From the start, difficulties plagued the office of Shahroudi – who is especially close to Iran's Supreme Leader Ayatollah Ali Khamenei and sits on Iran's Guardian Council – as concern grew that the cleric would attempt to import Iran's brand of absolute clerical rule called velayat-e faqih. Sistani made clear he would not meet with Shahroudi, and the snub prompted Shahroudi to cancel plans to visit last fall.

Pro-Maliki officials and clerics denied any attempt to carry out an "Iran project" in Najaf. But speculation grew further in April, when Maliki traveled to Tehran and, among many Iranian officials, also met Shahroudi – the only meeting of the trip that was quietly left off the Iraqi leader's official website.

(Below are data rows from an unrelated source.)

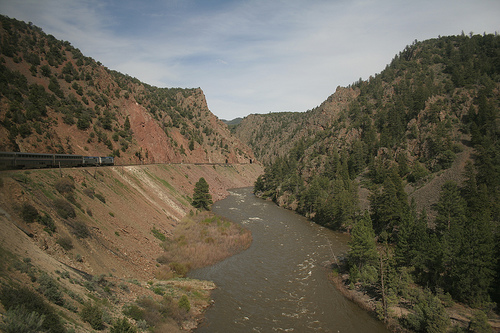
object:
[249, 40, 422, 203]
slope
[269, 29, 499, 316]
forest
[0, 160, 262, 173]
railway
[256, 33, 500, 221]
hill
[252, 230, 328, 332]
water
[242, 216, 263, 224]
waves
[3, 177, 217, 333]
bank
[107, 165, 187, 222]
white spot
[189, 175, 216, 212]
shrubbery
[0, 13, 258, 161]
mountain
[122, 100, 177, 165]
clear spot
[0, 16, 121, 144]
trees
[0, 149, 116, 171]
train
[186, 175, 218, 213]
tree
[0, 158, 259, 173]
tracks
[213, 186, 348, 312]
river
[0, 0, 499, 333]
canyon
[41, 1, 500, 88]
sky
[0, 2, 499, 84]
clouds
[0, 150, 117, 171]
railroad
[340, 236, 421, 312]
shrubs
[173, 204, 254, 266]
bank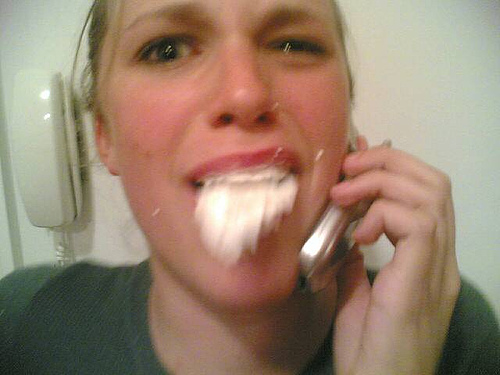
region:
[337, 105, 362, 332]
This woman is holding a cellphone to her ear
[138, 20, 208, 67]
This woman has dark green eyes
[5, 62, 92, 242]
There is a phone that is on the wall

Maliki's trip was "a turning point in the Iran-Iraq relations and a sign of increased cooperation ... in the forthcoming months [that] will have significant impacts on the region's power equations," wrote Iranian analyst Kayhan Barzegar in the E'temad newspaper. 

Yet any move by Shahroudi to contest the post-Sistani power struggle "would be of momentous significance for Iraqi politics," wrote historian Reidar Visser, who closely follows Iraqi politics on his website. The visit "did nothing to kill the rumors about some kind of Iranian design on the holiest center of Iraqi Shiism."

Those rumors are unfounded, according to the director of Shahroudi's office in Najaf, Ibrahim al-Baghdadi.

"Most everything published in the media exaggerates the size of this story – it's only media fabrication to confuse the street. But the office is open, it exists, and visitors come," says Mr. Baghdadi, speaking in a book-lined study adjacent to a prayer room that has yet to see a visit from Shahroudi himself. "All the news about Shahroudi is free advertising."

Shahroudi ‘is not a stranger’

Shahroudi followers here highlight the cleric's leadership decades ago among Iraq's Islamic opposition to Saddam Hussein, and his high-level religious training under one of the most popular figures in Iraqi Shiism, the late Grand Ayatollah Mohammed Baqir al-Sadr.

"He has a big desire to come visit Iraq and stay in Iraq, but he has a big responsibility in Iran," says Baghdadi. "When he comes, he will come as a religious person, not a political man."

With its dust-blown alleys and battalions of turbaned seminary students, who stride these streets with books under their arms, this Shiite holy city might appear an unlikely battleground for influence between Iran and Iraq.

"Iran is a local issue in Iraq, [but] the big problem with Shahroudi is that he was an employee of the Iranian government," says Sermad al-Taee, a well-known Baghdad columnist in charge of the Al-Mada TV newsroom. "His enemies in Najaf make this point again and again."

But Shahroudi also has friends, who downplay the Iran connection. The cleric's family had "a special knowledge from the beginning, so it was targeted by the Saddam regime," which forced Shahroudi to leave for Iran or be killed, says Sheikh Ali Merza, a Dawa party leader and member of the Najaf Provincial Council, who knows Shahroudi personally and studied under him.

"[Shahroudi] is a son of Najaf, he is not a stranger," says Mr. Merza. "He does not just have a history here, but many books written. He kept in contact with people; he's part of the hawza [religious establishment]. So if we talk about his returning, it's no problem, it's natural."

But would such an event usher in more Iranian influence? Shahroudi "will not be the tongue for others – you should believe this," says Merza. "Sistani is preventing interference of Iran in Iraqi matters, and [Shahroudi] will work in the same way."

Nor would premier Maliki be in a position to control the choice of Sistani's successor, says Sheikh Ali Bashir al-Najafi, the son of a top-ranked Shiite theologian in Najaf.

"When the politicians try to mention a religious view, he should be asked questions about it," says Najafi. "The mechanism of choosing [religious leaders] is not led by a political process."

"Shahroudi is an overblown thing," says the ICG's Hiltermann.

"He's an outsider coming into Najaf, they don't like that.... Plus he is not a quietist," says Hiltermann. From among the handful of possible successors to Sistani, "it will be decided over time, but it is extremely unlikely to be Shahroudi.... The Shiite world is just not going to go that way."